Thoughts on Change Data Capture

In little over a month I will be in Las Vegas speaking at Collaborate 10. There is a lot of BI / DW talks this year and for the first time with BIWA Training Days branding. Rittman Mead will be there at the conference giving talks on each of the conference days. If you are at the conference (or even just on vacation there) then come and say 'Hi' to Stewart, Venkat, Mark and myself.

My talk will be about Realtime Data Warehousing - it is an overview of reasons, techniques and pitfalls, but I do cover a lot of material in that hour. Of course, Change Data Capture (CDC) will be a major part of the talk; Oracle has so many options here including their recently acquired GoldenGate product set. As always, the slides will be here on the Rittman Mead site soon after I speak.

My colleague, Stewart Bryson has also had some recent thoughts about change data capture over on the TDWI group at LinkedIn.com (group membership needed); he was quite preceptive (and on the money, in my opinion) with his comment "I would hesitate to let technical limitations dictate user requirements. In today's BI/DW market, there are very few technical limitations that cannot be solved one way or another."

One of points I will make in my Realtime DW talk, and perhaps I need a few more slides to do it justice, is the need to profile the change you capture on the source system. Often there is a lot of "noise" that looks like change but you have no real interest in it at the data warehouse. Not all systems are "well behaved"; I have seen systems that always update a record even if nothing has changed and even systems that update each column as separate statement with its own commit.  Of course, even systems that don't have those vices can still have columns that have no DW significance being updated and see those changes being filtered out on the data warehouse after we had already done a lot of work (processing, network bandwidth and the like) to get the data there.

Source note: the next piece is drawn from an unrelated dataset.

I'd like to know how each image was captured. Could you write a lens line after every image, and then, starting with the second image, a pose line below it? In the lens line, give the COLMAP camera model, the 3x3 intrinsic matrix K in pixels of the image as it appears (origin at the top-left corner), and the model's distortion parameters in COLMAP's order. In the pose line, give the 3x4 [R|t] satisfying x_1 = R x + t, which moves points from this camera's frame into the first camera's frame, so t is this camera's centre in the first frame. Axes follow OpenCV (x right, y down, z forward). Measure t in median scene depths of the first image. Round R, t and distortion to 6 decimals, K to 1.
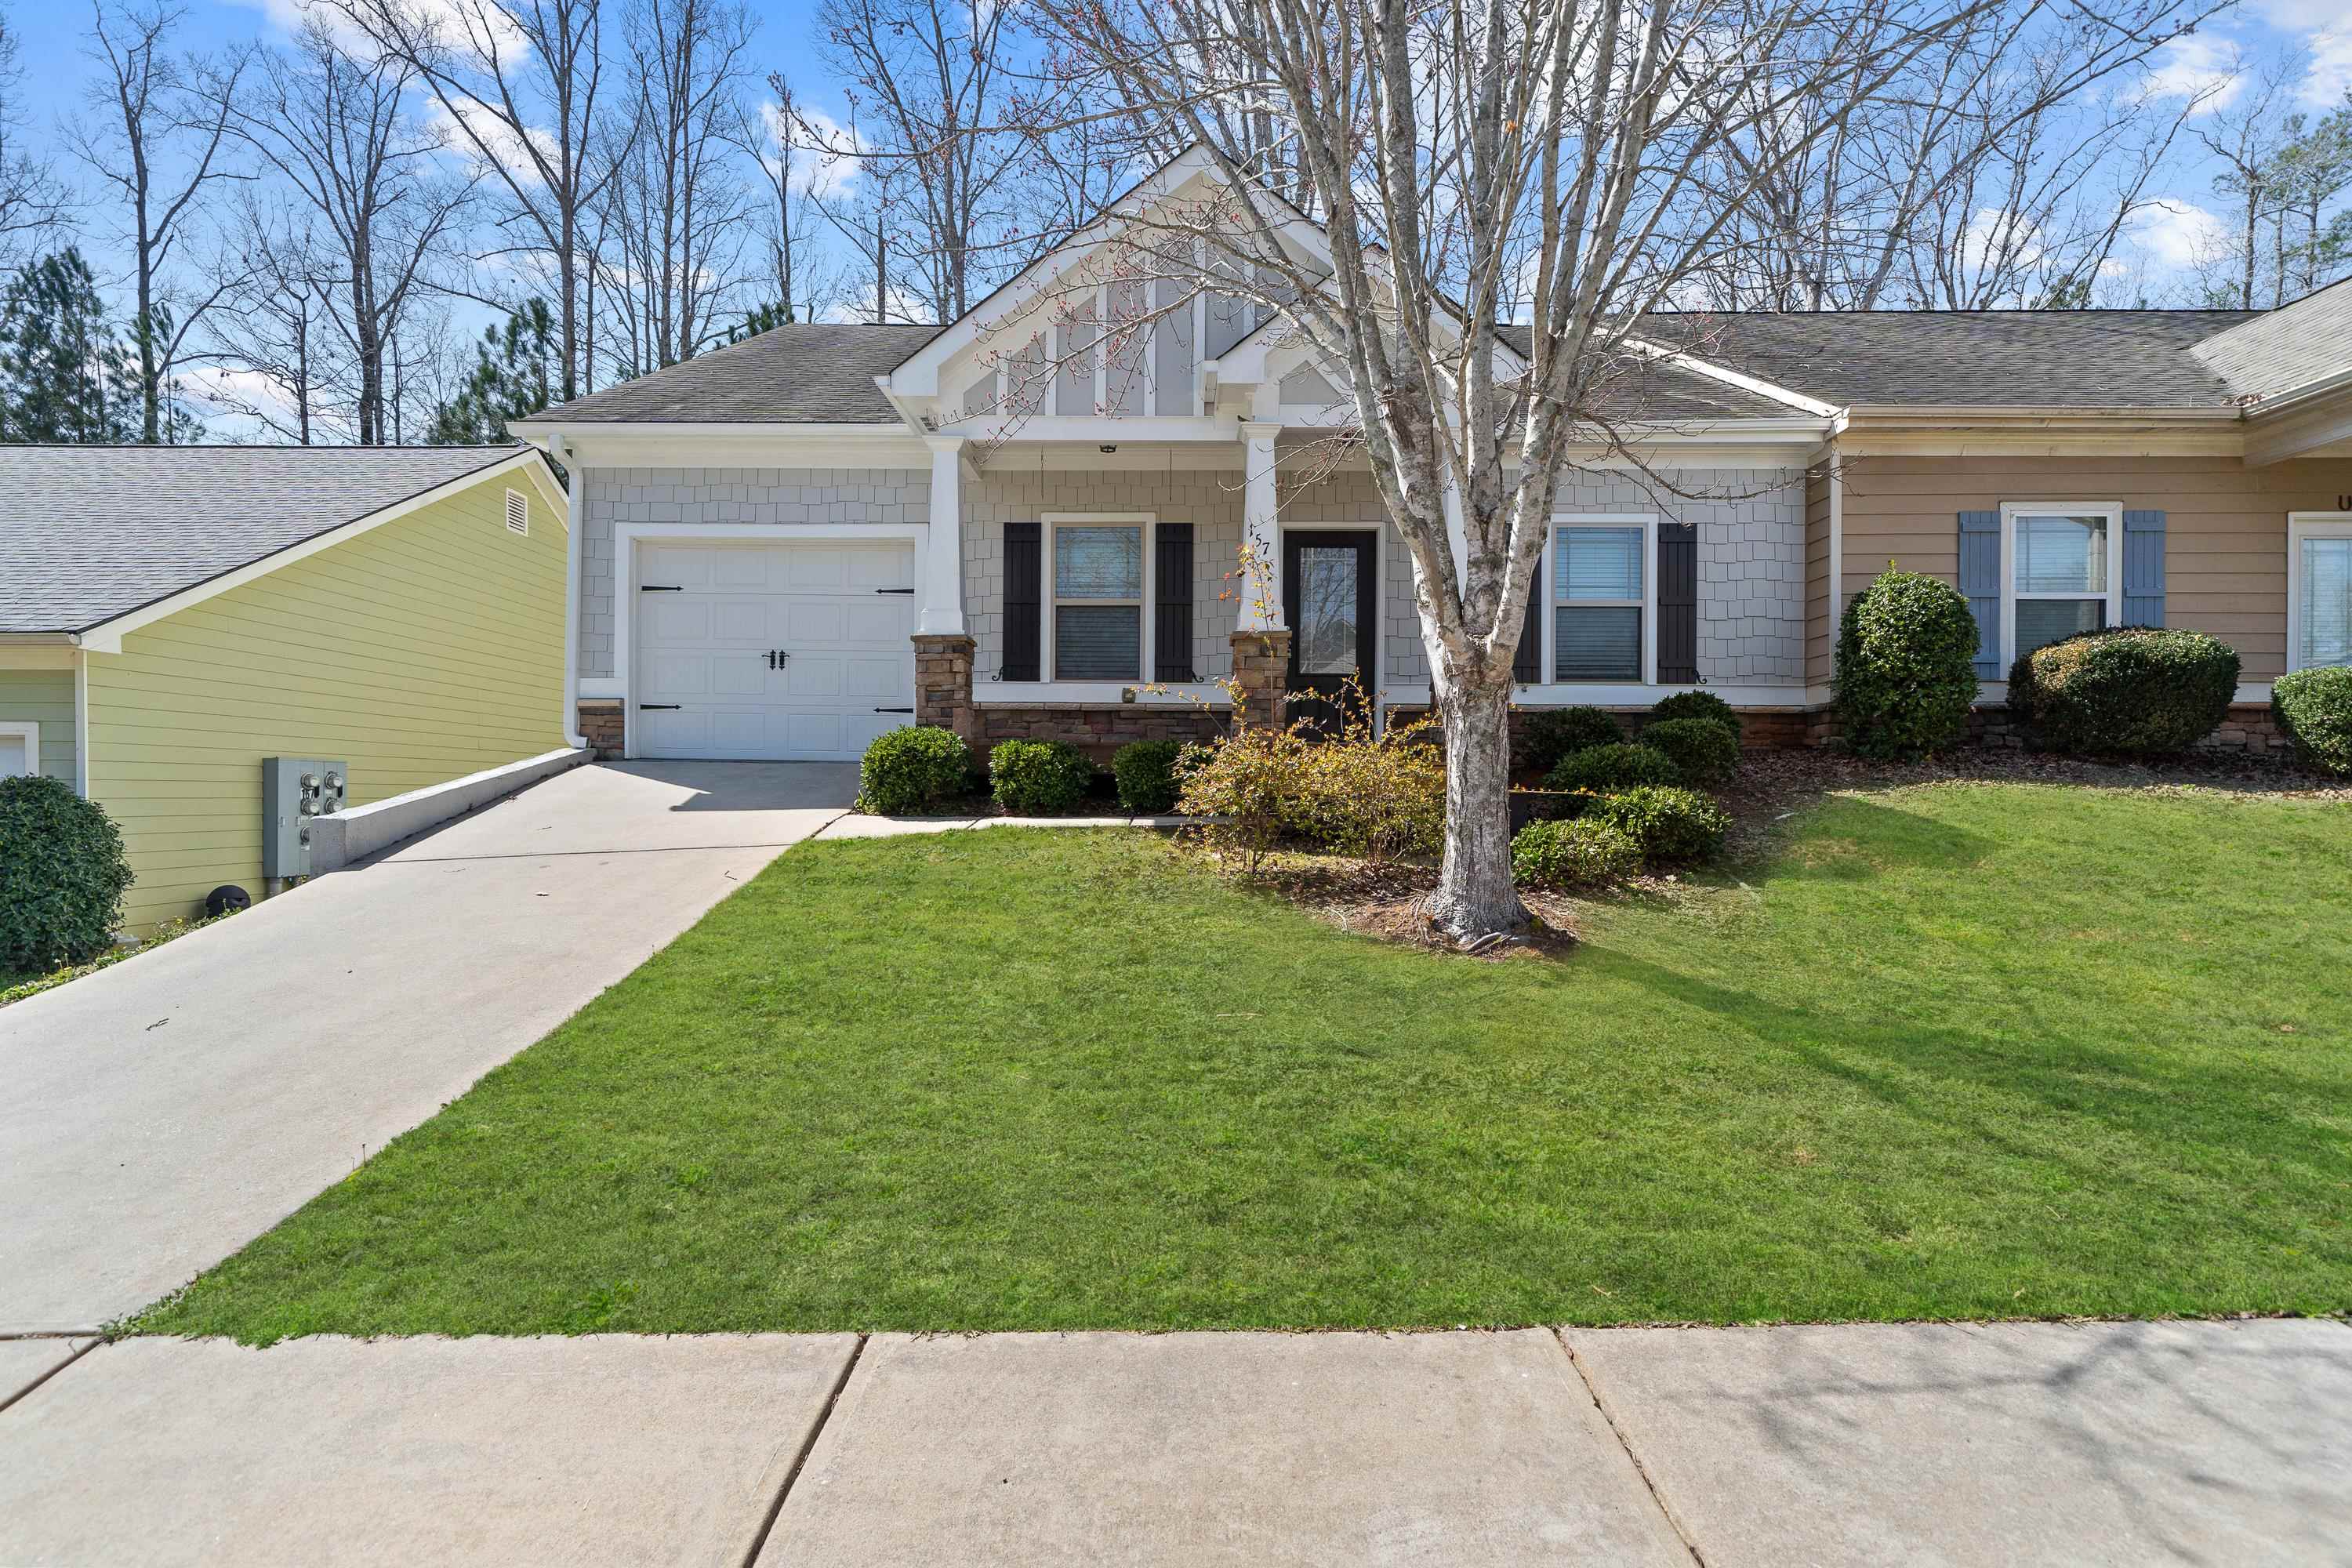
lens RADIAL K [[721.4, 0, 1175.5], [0, 721.4, 745.7], [0, 0, 1]] dist [0.002110, 0.000027]
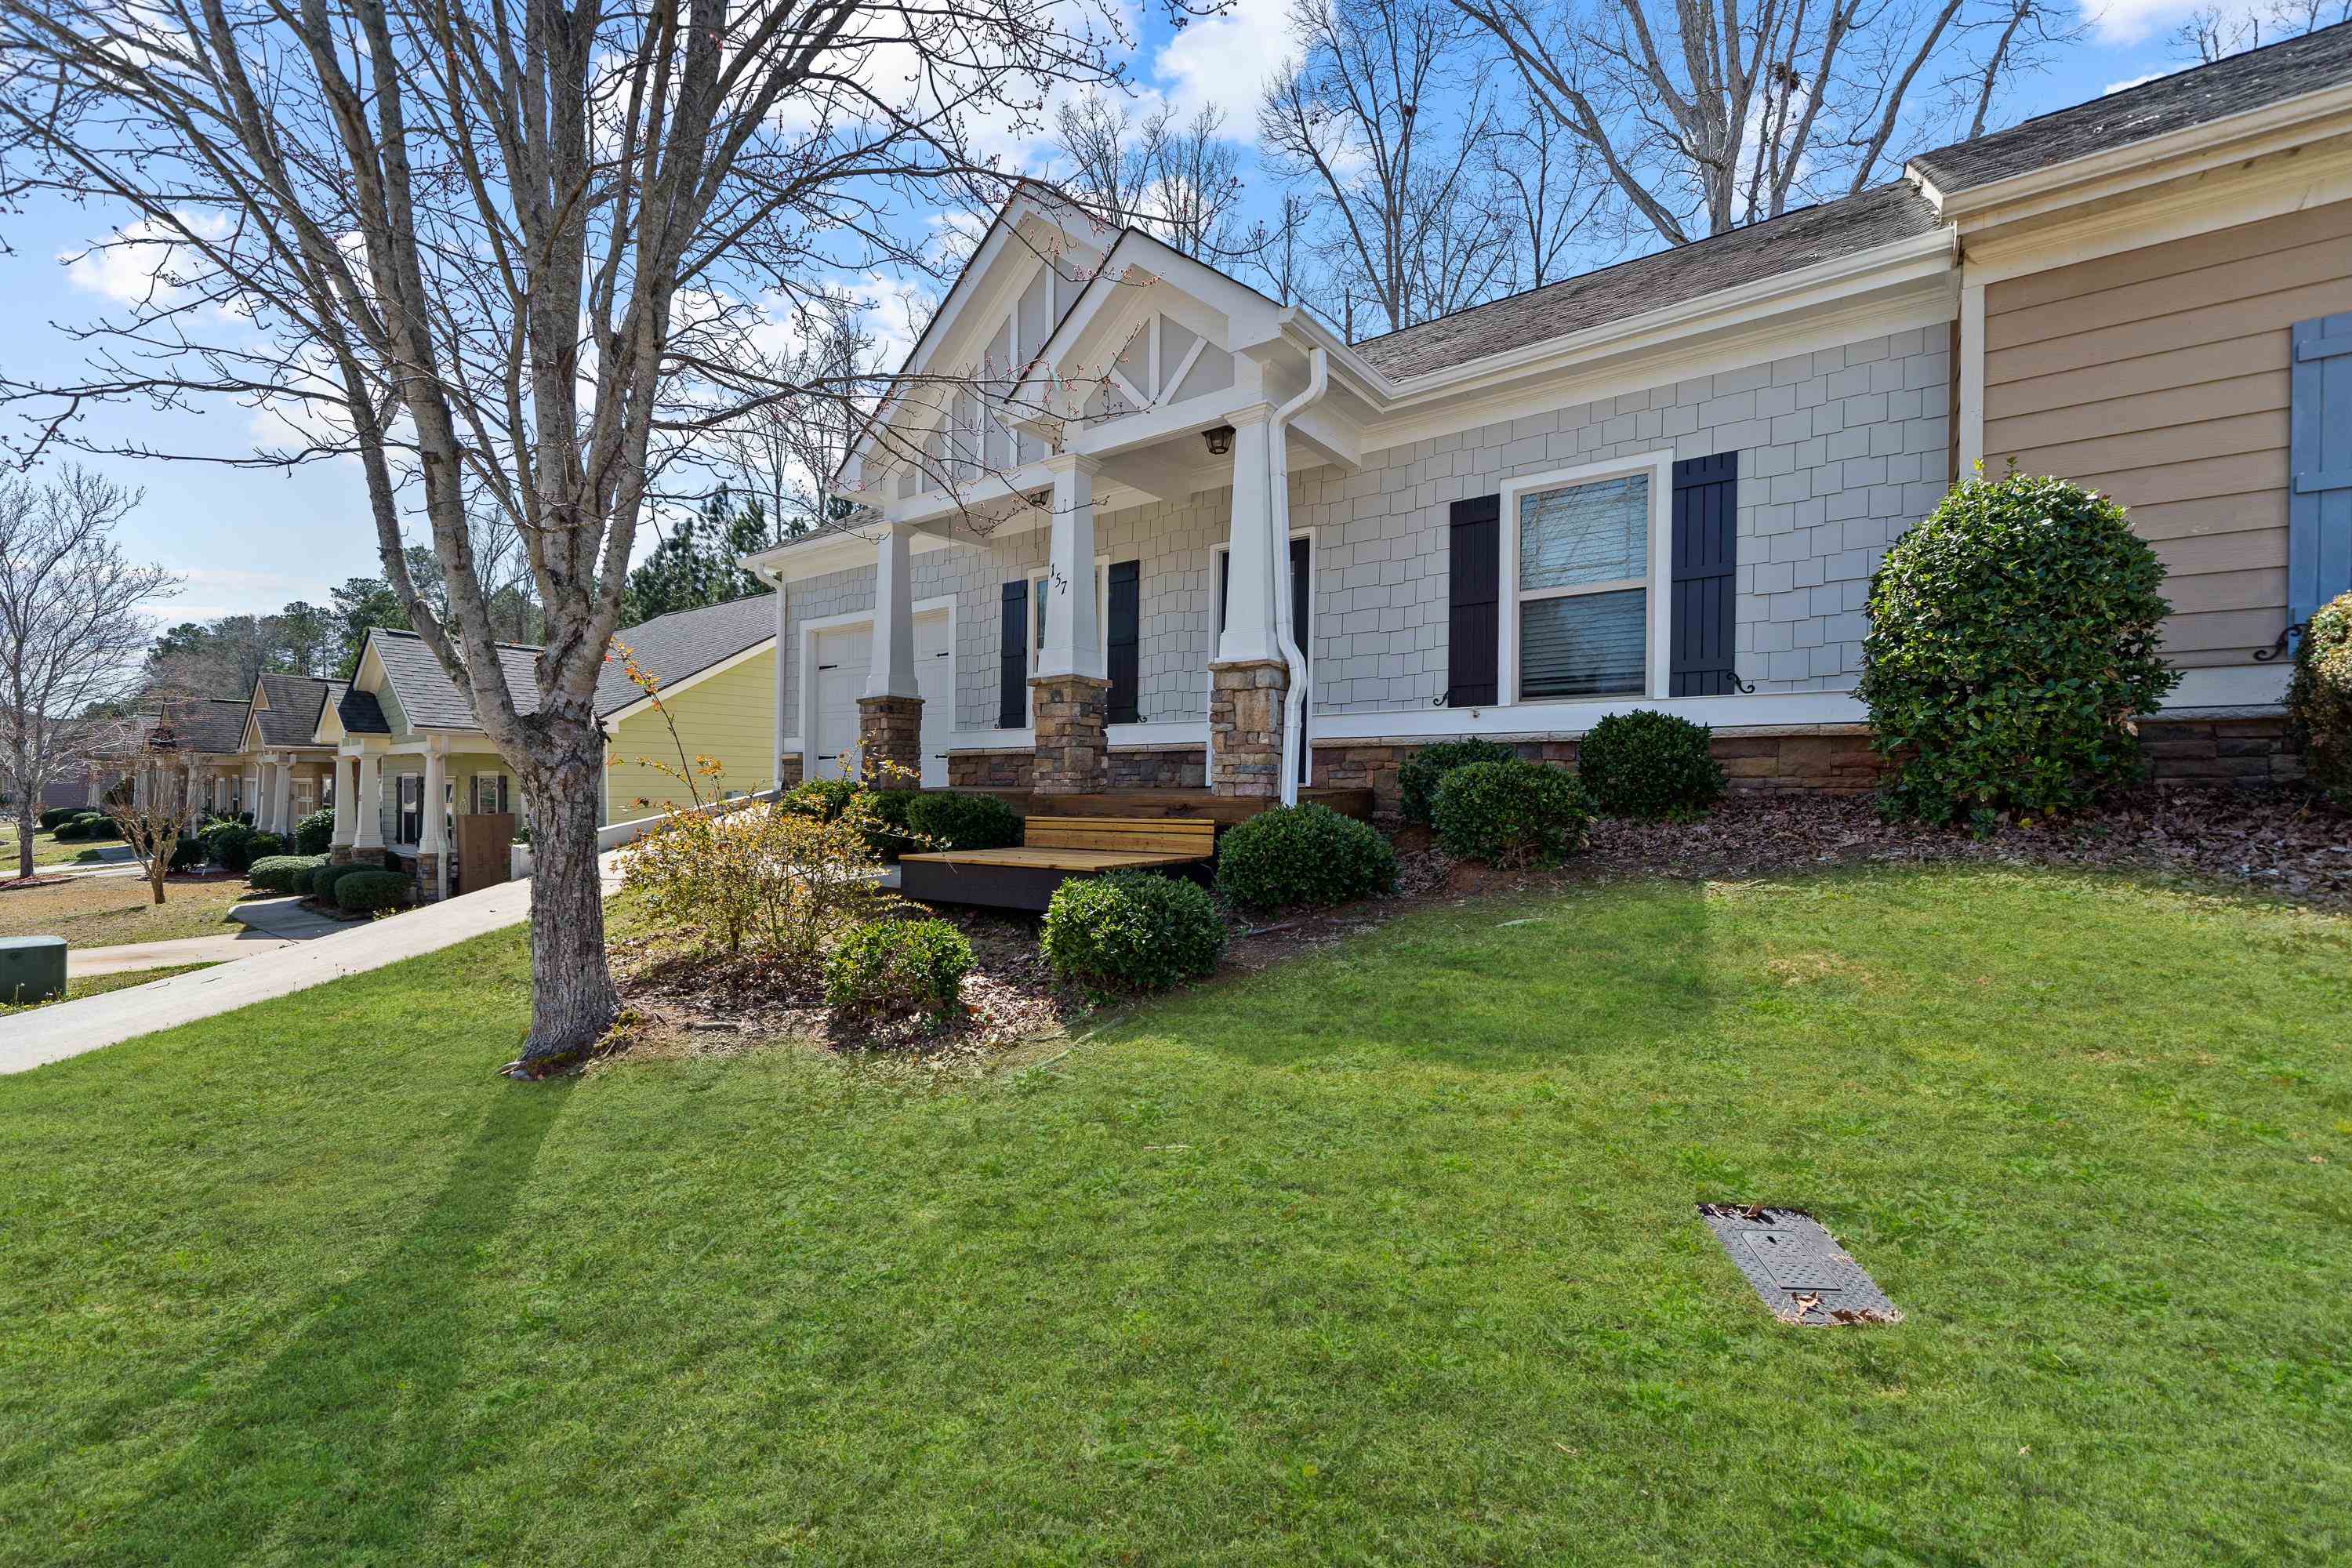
lens RADIAL K [[951.0, 0, 1174.7], [0, 951.0, 787.3], [0, 0, 1]] dist [0.011541, 0.000038]
pose [[0.803126, -0.000200, -0.595809, 0.820826], [-0.001878, 0.999994, -0.002867, 0.003125], [0.595806, 0.003421, 0.803121, -0.004155]]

The more I do this kind of work I feel there is a need to switch CDC on on the live source for a while and see the typical patten of change that occurs in a day, week, period whatever and then make decisions on how to handle this defensively downstream. Do we need to exclude certain columns that are just "noise"? What will be the impact of multiple, rapidly-occurring commits on how we handle SCD-2 dimensions? Of course we can predict what will see and come up with a proposed solution but the real source often has a few surprises up its sleeve - once a customer gave me a sequence of order statuses that an order passed through in its life-cycle except that on the actual source system the order sequence was not the same as their documentation and that would impact our reporting.